TASK TO CARRY OUT -
Your answer is to be the count alone: the number of lines in the data below where "serving" appears.

[Recorded data]
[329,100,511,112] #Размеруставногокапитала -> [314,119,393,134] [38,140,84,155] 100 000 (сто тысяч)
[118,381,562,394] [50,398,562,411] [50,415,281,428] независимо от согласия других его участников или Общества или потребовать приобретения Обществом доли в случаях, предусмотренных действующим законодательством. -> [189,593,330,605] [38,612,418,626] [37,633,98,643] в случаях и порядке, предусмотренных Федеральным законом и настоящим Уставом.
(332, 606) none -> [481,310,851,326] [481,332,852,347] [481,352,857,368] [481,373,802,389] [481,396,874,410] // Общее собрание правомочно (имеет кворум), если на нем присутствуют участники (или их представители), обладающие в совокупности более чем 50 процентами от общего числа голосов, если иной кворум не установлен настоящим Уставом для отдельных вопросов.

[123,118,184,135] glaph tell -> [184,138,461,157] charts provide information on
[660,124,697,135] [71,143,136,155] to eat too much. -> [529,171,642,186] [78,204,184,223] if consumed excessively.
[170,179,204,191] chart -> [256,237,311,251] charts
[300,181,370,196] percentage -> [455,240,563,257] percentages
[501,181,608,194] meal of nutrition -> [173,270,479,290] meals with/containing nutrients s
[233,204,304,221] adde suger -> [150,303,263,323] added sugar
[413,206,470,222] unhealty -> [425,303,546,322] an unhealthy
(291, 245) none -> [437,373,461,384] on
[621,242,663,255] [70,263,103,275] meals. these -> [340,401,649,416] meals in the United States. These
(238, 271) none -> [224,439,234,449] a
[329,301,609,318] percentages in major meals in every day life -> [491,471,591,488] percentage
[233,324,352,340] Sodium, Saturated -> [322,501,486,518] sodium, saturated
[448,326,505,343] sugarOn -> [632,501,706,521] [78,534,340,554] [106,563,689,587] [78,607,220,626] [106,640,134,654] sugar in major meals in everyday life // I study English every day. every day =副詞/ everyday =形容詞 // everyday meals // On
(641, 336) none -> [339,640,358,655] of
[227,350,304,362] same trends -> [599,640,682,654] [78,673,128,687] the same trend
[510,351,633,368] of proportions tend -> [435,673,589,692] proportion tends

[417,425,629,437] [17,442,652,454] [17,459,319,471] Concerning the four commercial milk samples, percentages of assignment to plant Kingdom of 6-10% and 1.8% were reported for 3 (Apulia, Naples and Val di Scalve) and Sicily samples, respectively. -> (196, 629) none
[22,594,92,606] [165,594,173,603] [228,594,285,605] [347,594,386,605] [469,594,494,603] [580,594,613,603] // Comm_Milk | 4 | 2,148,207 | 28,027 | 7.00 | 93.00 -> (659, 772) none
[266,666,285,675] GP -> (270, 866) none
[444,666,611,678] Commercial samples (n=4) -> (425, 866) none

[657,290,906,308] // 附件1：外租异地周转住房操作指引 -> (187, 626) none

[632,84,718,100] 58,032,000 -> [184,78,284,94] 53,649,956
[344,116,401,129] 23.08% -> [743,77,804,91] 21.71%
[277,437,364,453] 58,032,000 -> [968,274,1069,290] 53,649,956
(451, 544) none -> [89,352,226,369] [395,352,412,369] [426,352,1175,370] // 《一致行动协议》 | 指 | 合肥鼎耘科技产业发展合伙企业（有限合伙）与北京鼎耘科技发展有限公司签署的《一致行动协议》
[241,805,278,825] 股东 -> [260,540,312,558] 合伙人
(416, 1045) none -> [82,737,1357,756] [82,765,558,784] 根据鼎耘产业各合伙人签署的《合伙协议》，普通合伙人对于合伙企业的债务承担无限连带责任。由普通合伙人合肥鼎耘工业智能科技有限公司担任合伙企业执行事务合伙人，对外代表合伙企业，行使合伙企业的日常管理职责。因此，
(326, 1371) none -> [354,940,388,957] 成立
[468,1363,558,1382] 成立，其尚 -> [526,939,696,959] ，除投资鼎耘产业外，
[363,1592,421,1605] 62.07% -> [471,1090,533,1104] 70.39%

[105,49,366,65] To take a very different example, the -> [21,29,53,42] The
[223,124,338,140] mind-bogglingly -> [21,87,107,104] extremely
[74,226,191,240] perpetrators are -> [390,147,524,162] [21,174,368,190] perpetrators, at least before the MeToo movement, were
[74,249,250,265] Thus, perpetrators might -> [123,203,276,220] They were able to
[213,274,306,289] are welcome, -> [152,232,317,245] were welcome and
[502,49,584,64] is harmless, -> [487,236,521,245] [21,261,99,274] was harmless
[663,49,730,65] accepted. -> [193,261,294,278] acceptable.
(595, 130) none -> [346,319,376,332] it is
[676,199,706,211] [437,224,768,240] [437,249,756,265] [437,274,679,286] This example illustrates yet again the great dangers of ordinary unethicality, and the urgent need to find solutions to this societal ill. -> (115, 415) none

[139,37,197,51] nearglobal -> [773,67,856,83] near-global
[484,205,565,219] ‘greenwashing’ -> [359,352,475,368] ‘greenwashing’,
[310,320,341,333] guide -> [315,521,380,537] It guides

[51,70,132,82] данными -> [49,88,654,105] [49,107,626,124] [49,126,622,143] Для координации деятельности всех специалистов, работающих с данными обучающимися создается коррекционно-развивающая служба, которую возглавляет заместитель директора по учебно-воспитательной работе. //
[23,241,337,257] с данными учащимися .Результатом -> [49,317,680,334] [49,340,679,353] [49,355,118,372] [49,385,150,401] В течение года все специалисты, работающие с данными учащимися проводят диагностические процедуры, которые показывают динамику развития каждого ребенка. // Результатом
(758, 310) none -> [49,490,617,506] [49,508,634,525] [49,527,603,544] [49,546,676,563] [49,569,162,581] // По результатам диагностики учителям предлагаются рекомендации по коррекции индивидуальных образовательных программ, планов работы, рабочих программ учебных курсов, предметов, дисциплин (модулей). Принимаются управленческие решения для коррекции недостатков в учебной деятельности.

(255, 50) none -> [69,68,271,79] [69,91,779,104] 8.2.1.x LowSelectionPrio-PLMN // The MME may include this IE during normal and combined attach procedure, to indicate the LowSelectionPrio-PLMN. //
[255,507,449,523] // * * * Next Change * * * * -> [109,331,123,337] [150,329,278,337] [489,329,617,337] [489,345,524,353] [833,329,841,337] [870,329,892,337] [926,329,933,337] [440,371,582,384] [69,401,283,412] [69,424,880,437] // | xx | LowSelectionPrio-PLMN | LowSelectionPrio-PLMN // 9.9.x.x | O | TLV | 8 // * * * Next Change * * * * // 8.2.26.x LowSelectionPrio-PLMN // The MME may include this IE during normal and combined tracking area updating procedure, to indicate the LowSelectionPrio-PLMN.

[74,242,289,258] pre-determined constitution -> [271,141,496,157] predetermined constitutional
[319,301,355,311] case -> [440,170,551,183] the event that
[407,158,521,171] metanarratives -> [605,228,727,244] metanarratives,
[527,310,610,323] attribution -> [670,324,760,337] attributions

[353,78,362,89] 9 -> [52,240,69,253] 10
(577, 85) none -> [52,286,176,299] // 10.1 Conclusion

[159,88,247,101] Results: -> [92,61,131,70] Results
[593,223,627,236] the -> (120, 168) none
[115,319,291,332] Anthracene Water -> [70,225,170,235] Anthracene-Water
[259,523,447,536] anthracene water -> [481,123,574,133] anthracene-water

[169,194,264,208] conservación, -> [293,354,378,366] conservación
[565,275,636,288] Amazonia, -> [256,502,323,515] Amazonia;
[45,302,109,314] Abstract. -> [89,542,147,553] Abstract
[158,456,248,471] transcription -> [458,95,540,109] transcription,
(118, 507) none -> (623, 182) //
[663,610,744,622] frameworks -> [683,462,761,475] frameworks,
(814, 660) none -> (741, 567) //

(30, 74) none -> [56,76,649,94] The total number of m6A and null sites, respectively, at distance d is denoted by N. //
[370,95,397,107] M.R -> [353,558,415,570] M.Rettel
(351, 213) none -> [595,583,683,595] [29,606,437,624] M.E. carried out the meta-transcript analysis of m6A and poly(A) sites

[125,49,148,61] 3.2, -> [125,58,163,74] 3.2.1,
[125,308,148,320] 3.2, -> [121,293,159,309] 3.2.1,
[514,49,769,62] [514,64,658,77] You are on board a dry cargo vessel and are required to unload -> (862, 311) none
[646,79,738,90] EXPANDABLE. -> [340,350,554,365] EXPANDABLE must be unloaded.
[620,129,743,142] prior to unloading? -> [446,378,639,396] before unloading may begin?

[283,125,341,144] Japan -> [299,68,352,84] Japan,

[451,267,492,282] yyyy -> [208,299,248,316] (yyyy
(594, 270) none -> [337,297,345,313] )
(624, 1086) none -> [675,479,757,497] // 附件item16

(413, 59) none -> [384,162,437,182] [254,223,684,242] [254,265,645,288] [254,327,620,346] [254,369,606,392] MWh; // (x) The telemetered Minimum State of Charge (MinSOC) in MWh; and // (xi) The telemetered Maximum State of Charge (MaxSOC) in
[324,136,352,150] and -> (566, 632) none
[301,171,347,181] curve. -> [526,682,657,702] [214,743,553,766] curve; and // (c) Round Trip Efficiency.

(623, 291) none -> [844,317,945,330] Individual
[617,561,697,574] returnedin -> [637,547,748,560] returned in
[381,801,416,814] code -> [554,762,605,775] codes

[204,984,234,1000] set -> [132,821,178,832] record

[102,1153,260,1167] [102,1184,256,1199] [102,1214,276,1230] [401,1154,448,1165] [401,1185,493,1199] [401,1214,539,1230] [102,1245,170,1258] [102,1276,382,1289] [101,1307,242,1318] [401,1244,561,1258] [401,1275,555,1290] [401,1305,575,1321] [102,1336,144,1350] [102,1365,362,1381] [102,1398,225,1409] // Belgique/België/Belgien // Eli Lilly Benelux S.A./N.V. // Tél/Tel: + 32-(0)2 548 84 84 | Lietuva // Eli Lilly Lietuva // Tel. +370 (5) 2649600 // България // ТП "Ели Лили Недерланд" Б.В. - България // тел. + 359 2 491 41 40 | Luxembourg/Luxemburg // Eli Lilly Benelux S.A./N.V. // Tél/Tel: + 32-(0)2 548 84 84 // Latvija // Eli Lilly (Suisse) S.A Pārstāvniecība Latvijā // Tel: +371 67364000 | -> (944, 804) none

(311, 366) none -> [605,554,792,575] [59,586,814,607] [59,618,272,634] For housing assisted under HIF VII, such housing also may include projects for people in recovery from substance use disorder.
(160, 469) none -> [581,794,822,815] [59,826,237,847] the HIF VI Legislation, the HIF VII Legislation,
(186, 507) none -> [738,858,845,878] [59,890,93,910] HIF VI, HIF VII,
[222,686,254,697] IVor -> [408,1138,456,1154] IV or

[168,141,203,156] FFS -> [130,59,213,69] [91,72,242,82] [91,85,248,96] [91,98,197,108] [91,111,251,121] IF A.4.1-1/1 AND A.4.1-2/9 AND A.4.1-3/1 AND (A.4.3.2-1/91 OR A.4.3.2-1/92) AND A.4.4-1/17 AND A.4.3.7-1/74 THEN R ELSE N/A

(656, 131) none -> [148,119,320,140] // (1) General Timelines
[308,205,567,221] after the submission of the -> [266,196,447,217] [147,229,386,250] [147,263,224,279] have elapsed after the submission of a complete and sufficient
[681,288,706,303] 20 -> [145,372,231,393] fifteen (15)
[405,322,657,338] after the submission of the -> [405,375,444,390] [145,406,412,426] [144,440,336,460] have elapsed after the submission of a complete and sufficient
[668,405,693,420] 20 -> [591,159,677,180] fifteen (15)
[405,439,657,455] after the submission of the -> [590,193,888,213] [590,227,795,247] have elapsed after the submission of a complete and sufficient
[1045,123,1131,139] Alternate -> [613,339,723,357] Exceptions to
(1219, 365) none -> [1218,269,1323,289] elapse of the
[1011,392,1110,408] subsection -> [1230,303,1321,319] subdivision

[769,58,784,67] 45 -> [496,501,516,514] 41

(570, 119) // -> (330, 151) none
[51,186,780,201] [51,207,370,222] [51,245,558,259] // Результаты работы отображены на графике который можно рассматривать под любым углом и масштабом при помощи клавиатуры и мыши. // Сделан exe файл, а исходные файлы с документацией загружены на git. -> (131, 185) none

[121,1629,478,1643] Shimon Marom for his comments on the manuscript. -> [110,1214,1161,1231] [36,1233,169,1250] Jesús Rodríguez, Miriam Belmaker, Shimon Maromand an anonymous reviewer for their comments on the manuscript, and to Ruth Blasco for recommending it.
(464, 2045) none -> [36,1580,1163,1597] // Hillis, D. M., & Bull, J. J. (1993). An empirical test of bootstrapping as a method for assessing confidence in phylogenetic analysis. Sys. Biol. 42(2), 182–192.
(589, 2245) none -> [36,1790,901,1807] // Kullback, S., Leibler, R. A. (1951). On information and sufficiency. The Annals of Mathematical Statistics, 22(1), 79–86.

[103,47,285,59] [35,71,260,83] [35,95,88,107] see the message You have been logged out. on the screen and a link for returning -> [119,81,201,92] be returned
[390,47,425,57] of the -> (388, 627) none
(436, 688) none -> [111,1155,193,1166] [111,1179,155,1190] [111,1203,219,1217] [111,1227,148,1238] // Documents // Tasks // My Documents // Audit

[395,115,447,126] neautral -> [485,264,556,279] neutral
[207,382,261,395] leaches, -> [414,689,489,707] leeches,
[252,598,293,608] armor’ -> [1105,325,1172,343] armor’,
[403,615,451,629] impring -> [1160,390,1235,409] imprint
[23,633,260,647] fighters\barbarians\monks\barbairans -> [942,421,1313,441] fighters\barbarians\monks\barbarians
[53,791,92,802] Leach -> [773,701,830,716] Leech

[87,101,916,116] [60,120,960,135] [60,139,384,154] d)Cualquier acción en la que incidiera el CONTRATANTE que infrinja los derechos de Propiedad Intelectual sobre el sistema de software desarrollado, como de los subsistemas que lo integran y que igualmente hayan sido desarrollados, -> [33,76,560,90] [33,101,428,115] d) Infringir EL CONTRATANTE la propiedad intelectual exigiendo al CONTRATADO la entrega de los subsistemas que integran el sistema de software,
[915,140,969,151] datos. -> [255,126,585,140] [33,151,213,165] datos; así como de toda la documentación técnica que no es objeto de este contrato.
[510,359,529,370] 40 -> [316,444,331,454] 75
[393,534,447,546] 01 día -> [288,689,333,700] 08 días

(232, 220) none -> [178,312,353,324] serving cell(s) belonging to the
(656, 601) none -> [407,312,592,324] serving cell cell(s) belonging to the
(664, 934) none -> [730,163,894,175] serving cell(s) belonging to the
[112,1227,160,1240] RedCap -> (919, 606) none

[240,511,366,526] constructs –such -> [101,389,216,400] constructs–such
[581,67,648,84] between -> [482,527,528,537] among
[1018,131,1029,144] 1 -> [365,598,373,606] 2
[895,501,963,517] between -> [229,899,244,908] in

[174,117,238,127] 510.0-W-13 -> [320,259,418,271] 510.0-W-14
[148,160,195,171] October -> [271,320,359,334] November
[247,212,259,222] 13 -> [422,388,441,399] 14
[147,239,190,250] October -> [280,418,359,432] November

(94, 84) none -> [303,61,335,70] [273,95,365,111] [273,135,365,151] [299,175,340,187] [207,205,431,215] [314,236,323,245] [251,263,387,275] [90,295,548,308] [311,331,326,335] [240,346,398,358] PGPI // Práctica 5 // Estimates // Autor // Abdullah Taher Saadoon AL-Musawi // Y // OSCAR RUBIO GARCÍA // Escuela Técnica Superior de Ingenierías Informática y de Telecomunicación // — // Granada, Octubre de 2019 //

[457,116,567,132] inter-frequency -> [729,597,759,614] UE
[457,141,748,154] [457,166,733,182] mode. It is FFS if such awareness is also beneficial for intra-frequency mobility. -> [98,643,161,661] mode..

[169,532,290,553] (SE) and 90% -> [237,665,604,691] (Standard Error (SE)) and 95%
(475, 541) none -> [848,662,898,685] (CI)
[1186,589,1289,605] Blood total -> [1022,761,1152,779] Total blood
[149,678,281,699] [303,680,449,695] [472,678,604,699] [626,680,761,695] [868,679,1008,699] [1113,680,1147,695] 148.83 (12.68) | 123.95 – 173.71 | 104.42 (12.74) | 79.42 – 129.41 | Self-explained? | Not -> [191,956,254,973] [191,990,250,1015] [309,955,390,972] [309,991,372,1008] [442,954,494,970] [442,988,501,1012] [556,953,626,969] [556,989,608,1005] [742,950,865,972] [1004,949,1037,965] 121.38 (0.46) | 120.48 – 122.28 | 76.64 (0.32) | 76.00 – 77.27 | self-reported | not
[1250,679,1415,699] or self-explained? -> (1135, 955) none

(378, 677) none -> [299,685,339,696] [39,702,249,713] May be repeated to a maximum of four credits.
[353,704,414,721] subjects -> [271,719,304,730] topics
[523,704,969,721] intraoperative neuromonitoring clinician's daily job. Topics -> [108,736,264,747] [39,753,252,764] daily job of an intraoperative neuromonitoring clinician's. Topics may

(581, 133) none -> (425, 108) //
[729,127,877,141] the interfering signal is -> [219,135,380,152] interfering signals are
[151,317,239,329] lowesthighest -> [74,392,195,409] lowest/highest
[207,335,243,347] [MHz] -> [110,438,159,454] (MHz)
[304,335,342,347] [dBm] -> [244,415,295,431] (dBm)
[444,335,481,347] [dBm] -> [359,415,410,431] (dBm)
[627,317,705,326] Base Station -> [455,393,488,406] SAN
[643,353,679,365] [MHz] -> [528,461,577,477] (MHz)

ANSWER TO THIS PROBLEM -
3